You can see the same thing happening between contrasting groups within a single society. Developed societies have a special age group for people who are no longer children but are not yet adults, and this group becomes a source of social change. In societies that have only two age groups, children and adults, a culture can go along virtually unchanged for generation after generation, but as soon as there's a special age group for teenagers, things start to happen. The teenagers look for ways of demonstrating their fealty to their own age group — ways of showing that they're different from adults. They use weird forms of adornment that adults find unacceptable, and they invent new words or use old words in new ways. If people didn't keep graduating out of the teenage group and taking their vocabulary with them, eventually they would create a whole new language and the adults wouldn't be able to understand them. Which, of course, is just what they're after!

JB: What makes you think that what's true of language is true of culture in general? Doesn't language have its own module in the brain?

HARRIS: Lots of things have their own module. Language is just one of the many things that babies need to learn in order to become acceptable members of their society. It's complicated, yes, but so are the other things they have to learn. I don't see any essential difference between learning a custom that is called "language" and learning the other behaviors and skills of the culture.

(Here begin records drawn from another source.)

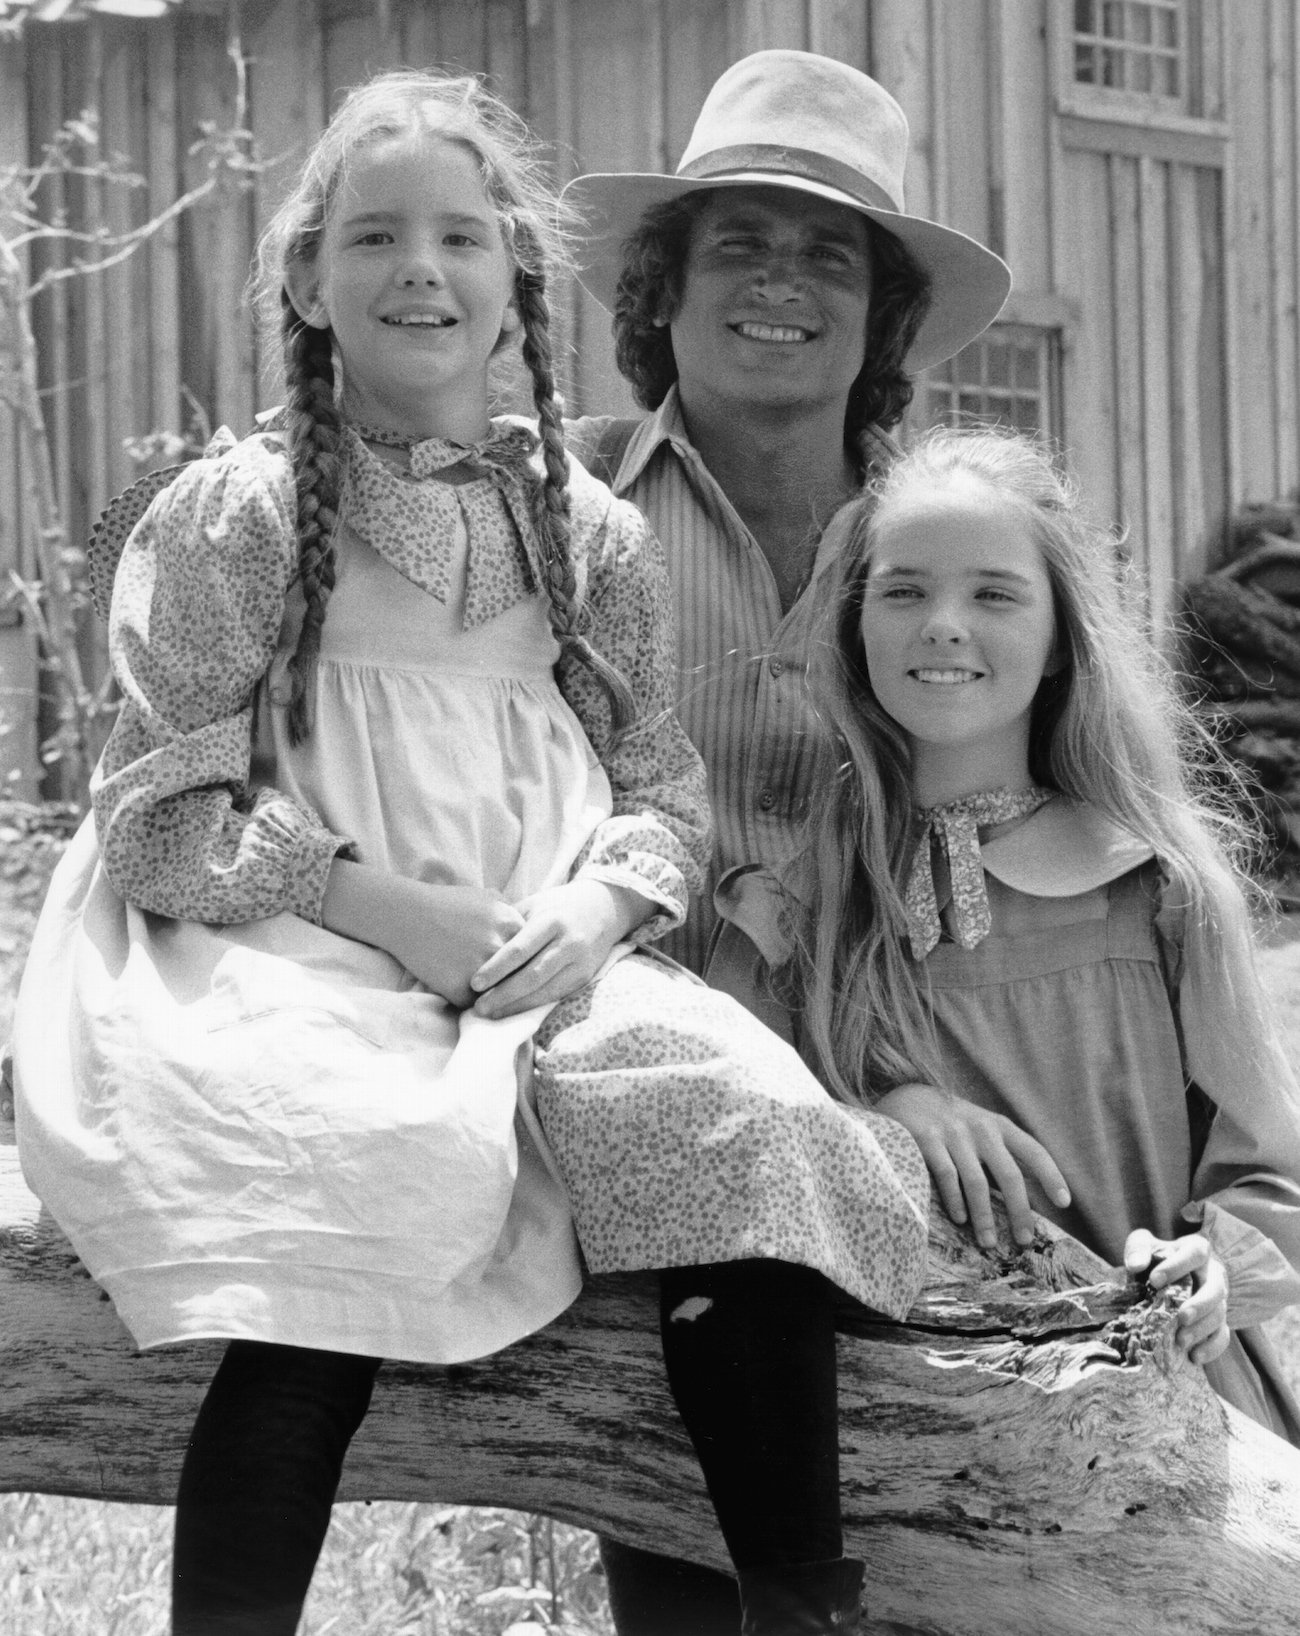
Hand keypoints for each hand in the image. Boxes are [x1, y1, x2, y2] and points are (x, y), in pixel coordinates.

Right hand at [321, 861, 523, 1007]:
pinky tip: (457, 991)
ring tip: (485, 995)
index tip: (518, 967)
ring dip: (494, 997)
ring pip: (500, 994)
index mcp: (512, 924)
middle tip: (507, 987)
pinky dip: (467, 1002)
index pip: (534, 953)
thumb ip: (511, 912)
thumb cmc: (447, 904)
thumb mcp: (487, 897)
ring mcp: (482, 970)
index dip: (525, 962)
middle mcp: (501, 948)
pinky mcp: (460, 990)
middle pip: (520, 976)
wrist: (407, 915)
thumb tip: (529, 930)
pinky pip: (474, 1005)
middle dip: (514, 982)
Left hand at [470, 879, 650, 1018]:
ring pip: (545, 991)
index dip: (496, 969)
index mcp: (551, 921)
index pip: (520, 949)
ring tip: (492, 1014)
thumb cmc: (558, 905)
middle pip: (531, 976)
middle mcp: (568, 943)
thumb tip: (477, 943)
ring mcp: (579, 963)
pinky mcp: (585, 976)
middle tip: (478, 1007)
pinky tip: (515, 1011)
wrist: (604, 908)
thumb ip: (510, 924)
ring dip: (516, 1006)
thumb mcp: (535, 904)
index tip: (474, 983)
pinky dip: (534, 1006)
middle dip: (503, 995)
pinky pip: (556, 995)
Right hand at [874, 1082, 1070, 1249]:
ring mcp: (953, 1132)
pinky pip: (947, 1176)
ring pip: (977, 1182)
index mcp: (999, 1126)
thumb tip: (1031, 1199)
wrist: (909, 1098)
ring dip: (985, 1217)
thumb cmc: (953, 1125)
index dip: (1051, 1176)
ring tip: (988, 1241)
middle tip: (1024, 1240)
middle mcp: (980, 1127)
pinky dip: (955, 1201)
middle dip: (1019, 1211)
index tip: (1064, 1203)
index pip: (1033, 1151)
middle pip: (1009, 1175)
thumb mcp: (982, 1130)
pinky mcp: (927, 1138)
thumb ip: (1003, 1156)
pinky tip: (960, 1219)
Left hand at [1124, 1229, 1229, 1365]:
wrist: (1163, 1277)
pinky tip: (1194, 1356)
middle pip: (1216, 1289)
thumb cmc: (1155, 1258)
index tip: (1154, 1280)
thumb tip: (1135, 1265)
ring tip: (1181, 1340)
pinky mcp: (1219, 1321)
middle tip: (1181, 1317)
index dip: (1178, 1266)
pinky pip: (1223, 1336)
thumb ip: (1138, 1249)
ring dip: (1202, 1329)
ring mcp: (1219, 1299)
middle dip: (1200, 1304)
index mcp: (1197, 1250)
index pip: (1197, 1252)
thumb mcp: (1144, 1245)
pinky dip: (1211, 1348)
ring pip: (1220, 1314)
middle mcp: (1213, 1274)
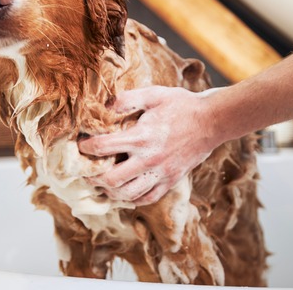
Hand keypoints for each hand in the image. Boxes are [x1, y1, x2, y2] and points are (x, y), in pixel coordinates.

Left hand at [78, 86, 221, 205]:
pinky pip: (147, 198)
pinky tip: (124, 191)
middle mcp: (149, 159)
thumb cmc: (181, 105)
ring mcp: (161, 173)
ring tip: (102, 183)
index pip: (104, 147)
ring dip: (110, 191)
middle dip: (93, 177)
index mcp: (142, 136)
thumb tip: (105, 104)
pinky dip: (132, 198)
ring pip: (128, 194)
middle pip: (112, 180)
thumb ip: (128, 99)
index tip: (80, 145)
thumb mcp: (154, 94)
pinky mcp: (171, 181)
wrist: (212, 121)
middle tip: (86, 171)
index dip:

Let me end this discussion by coming back to the question you asked me at the beginning: am I an extremist? The children of immigrants who speak English with a heavy accent, if they grow up in a neighborhood of native-born Americans, end up speaking English with no foreign accent at all. They don't end up with something in between what they learned from their parents and what they learned from their peers: they end up, pure and simple, with the language of their peers. That's why I am an extremist: because children don't do things half way. Children don't compromise.